Wine has been growing where I live for almost 2,000 years. Age alone does not define greatness. And actually, nor does commonly perceived forms of "greatness" actually define greatness. The Western European wines are held as a "standard" but one could argue that is simply a matter of history, marketing, familiarity, or any number of factors that make these sources the "standard". Georgian Amber/Orange wines use a much older method. Maybe they should be the "standard" for wine from white wine grapes, not a French Chardonnay aged in oak barrels. What any one person or critic considers "fine wine" is often driven by these headwinds. But who is to say they are actually "correct"? They may simply be tradition.

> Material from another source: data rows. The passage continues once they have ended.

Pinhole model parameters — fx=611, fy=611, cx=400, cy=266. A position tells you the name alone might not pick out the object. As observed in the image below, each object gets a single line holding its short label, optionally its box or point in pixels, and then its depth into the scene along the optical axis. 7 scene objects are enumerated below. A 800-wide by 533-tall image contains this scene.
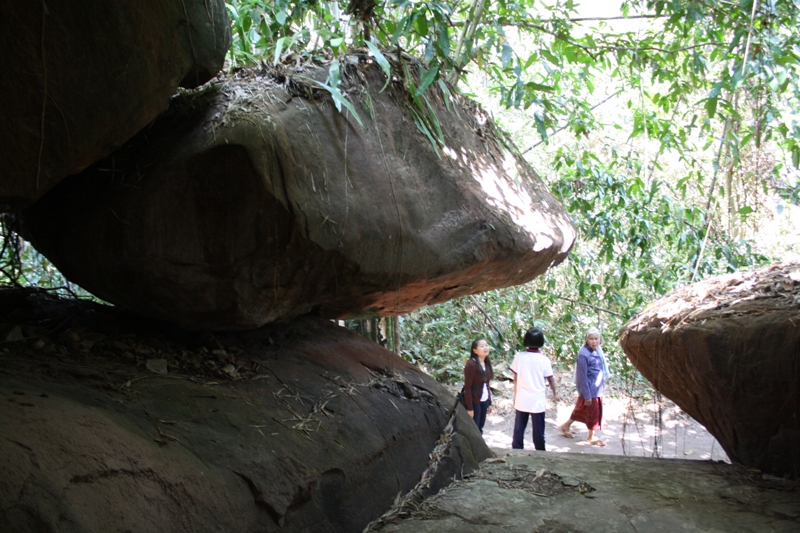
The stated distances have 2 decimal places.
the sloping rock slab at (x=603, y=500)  3.48
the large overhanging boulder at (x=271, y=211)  3.00
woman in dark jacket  5.93
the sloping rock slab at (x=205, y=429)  2.13
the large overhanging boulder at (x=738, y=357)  4.30
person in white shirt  6.09
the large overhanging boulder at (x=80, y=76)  2.20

And maybe they are wrong.
Also many will say the best wines in the world do not come from optimum growing areas but rather originate in areas at the margin for growing that grape.
There is a saying: Wine grows where corn doesn't.
In other words, yes, one can grow wine in a deep loam soil, ideal for corn, but a vine will over vegetate. Yet to say the best wine comes from "margin" areas is a bit misleading. As above, the wine that people "decide" is great wine comes from providing that vine growing conditions that balance its needs and the wine maker's needs. For example, the wine maker wants a certain brix. And that requires certain environmental conditions to achieve. And that may be in a generically "marginal" area for corn, but it is, actually,
ideal for wine production; not margin at all. Such terms really only matter when based on perspective.
Many old world wine enthusiasts will say wines from California are fat and flabby with too much alcohol and are far too fruit forward and usually too much oak.
Meh. See above. Grow what is appropriate for the local terroir (and that may be a hybrid), and drink what you like.